Dogs Might Simply Do This As A Nervous Habit

It is entirely possible that dogs might chew their hide as a nervous habit. It might be similar to the way that some humans bite their nails or crack their knuckles. When dealing with animals, it is important always to consider simple solutions.

Although the dog is a remarkably intelligent animal, it is still an animal. As such, a dogs’ mindset tends to be pretty simple. This is why you can go wrong ascribing complex motives to a relatively simple creature. Always check the simplest explanation first.

Boredom can cause a dog to gnaw themselves, simply because they have nothing better to do with their time. Anxiety can cause them to chew themselves much like an anxious schoolchild chews a pencil. Fear can cause them to use chewing as a coping mechanism.

When we start getting into the thoughts and motivations of a dog, we are treading on uncertain ground. However, dogs seem to experience and show most of the same emotions that we do, so it isn’t too far-fetched to believe that their emotions are similar to our own.

Other Possible Causes

Excessive itching can also be caused by thyroid dysfunctions, nutrient deficiencies, chemical exposure, and any number of other unlikely conditions. Remember; unlikely doesn’t mean impossible.

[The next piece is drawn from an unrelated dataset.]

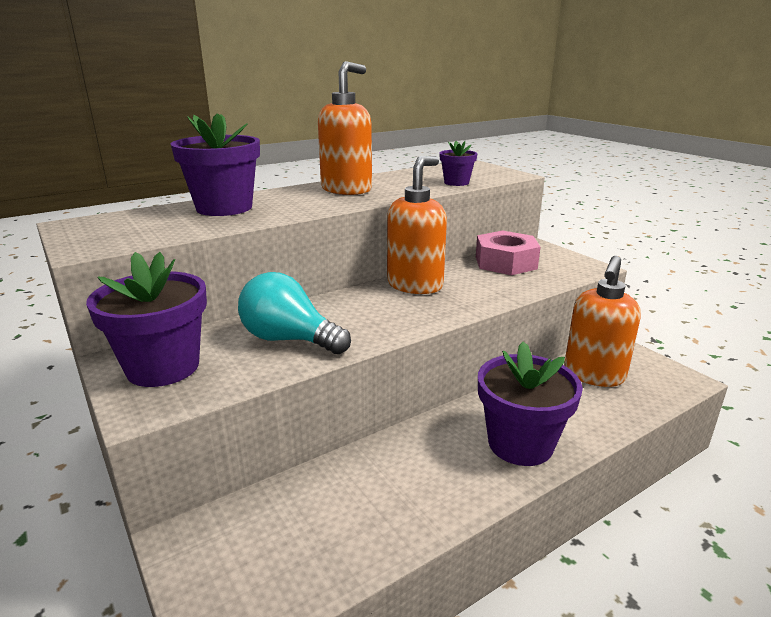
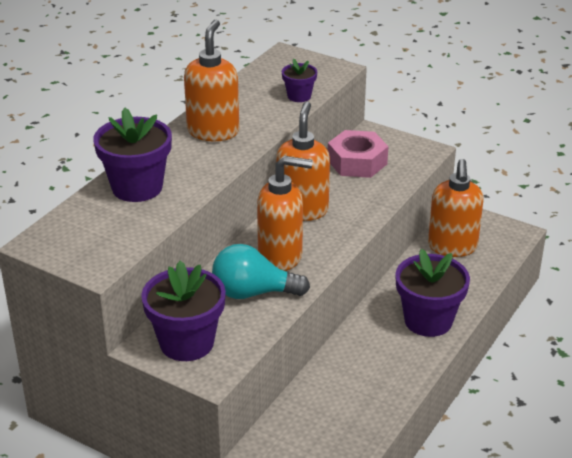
camera: 25 degrees left, 10 degrees up
(354, 316) = (281, 256): none -> orange soap dispenser

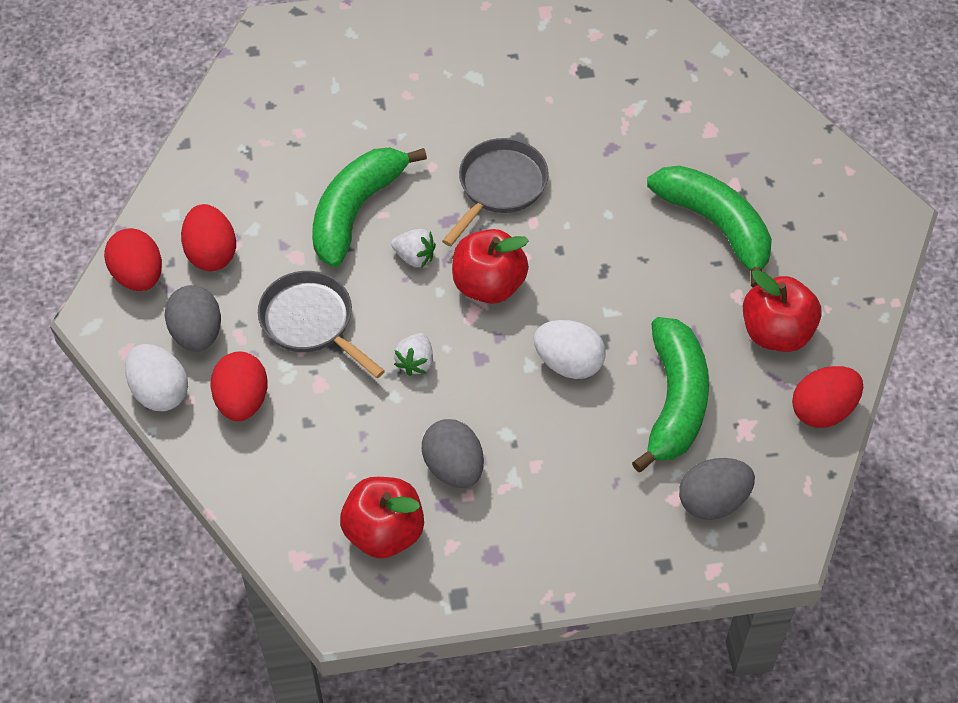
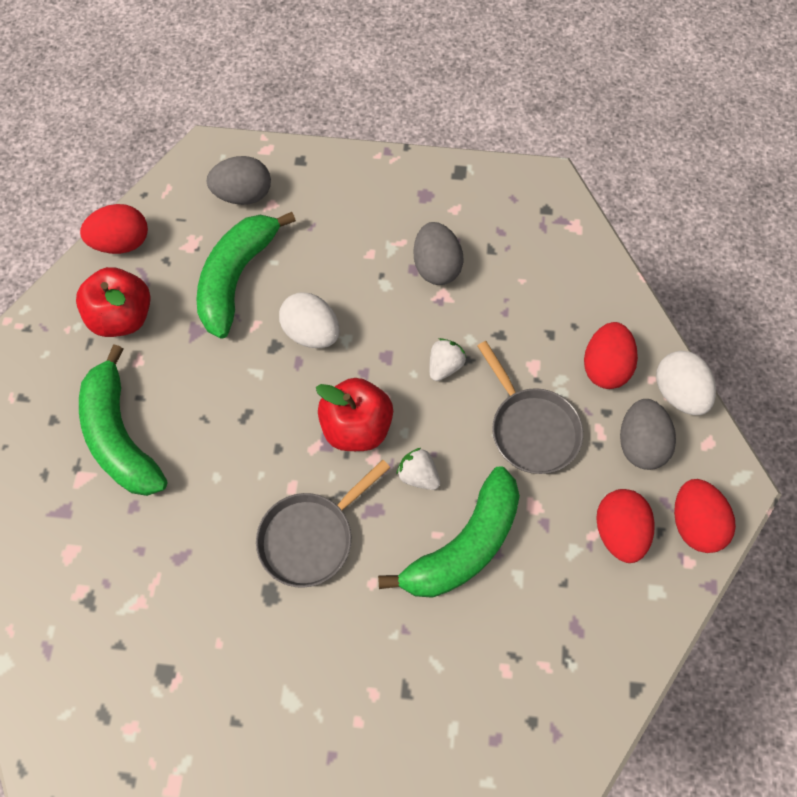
camera: 165 degrees left, 10 degrees up
(384, 532) = (504, 229): red apple -> none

This is where we get into a very difficult problem; the problem of dealing with the unknown. There is always a chance that your dogs’ issues could be related to something rare and serious. As such, keep a cautious eye on this problem and don’t give it too much time.

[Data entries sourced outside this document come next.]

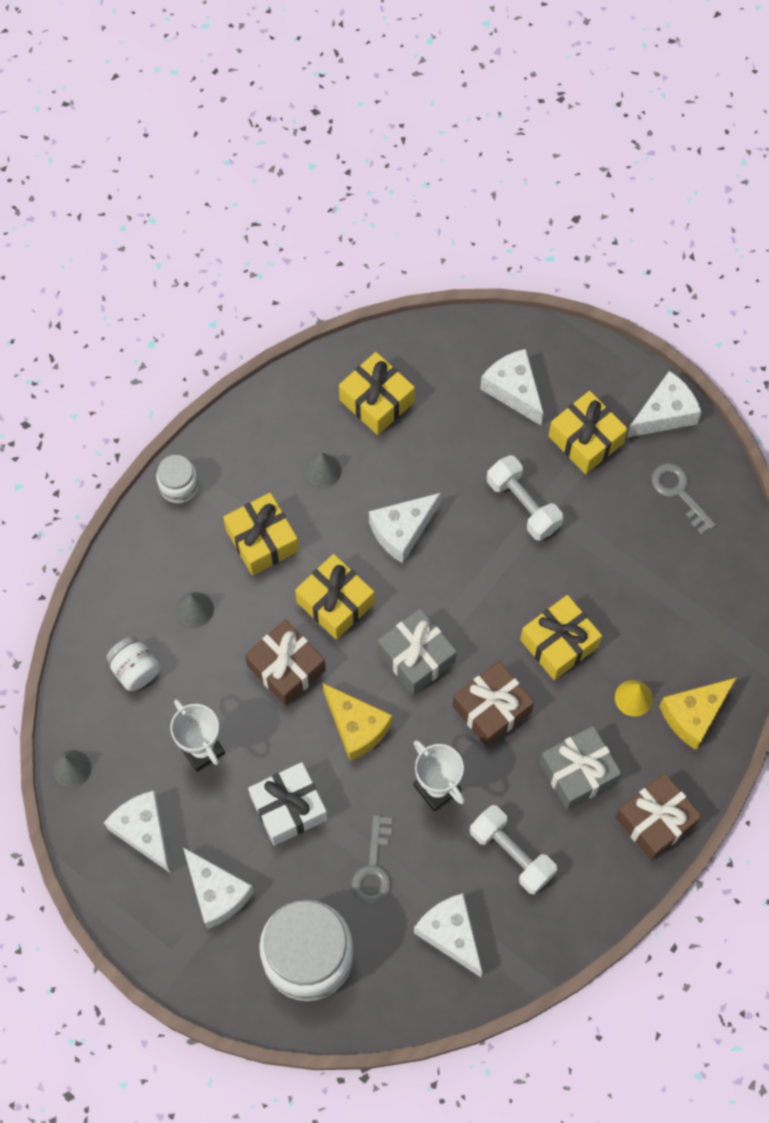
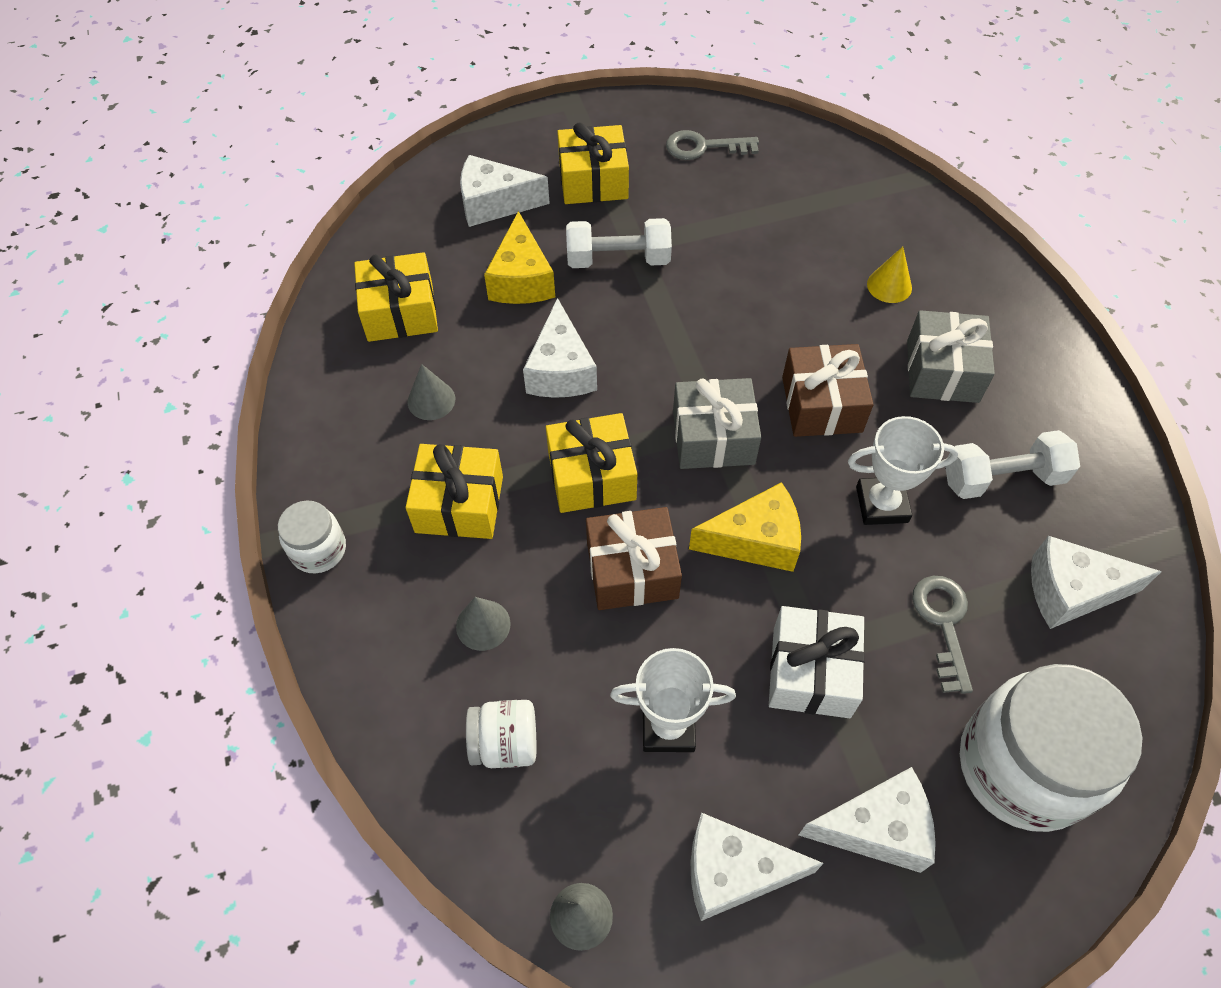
camera: 55 degrees left, 10 degrees down
(373, 867) = (943, 623): grey key -> grey key turned 135 degrees counterclockwise
(559, 643) = (788, 311): yellow gift -> none
(655, 821) = (1035, 338): brown gift -> none
(664, 414) = (618, 117): white cheese -> none
(694, 715) = (938, 251): yellow cheese -> yellow cheese (521, 279)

Needless to say, you will need the help of a veterinarian to confirm or disprove the presence of these strange and miscellaneous causes.

Conclusion:

This is yet another subject where we cannot be 100% certain of why our dogs engage in a certain type of behavior. However, the cause will usually become obvious with a little bit of careful investigation. Don’t snooze on the problem.

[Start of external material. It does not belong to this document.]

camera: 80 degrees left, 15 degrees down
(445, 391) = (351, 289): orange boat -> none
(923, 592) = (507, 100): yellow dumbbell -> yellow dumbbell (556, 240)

It might be said that a dog biting itself is one of the most normal occurrences on earth. This is exactly what makes it a potential problem. When excessive gnawing is an indicator of larger problems, it is more likely to go unnoticed.

We hope that this article has armed you with the knowledge you need to interpret this behavior, and to know when it is right and proper for you to step in and take some corrective measures.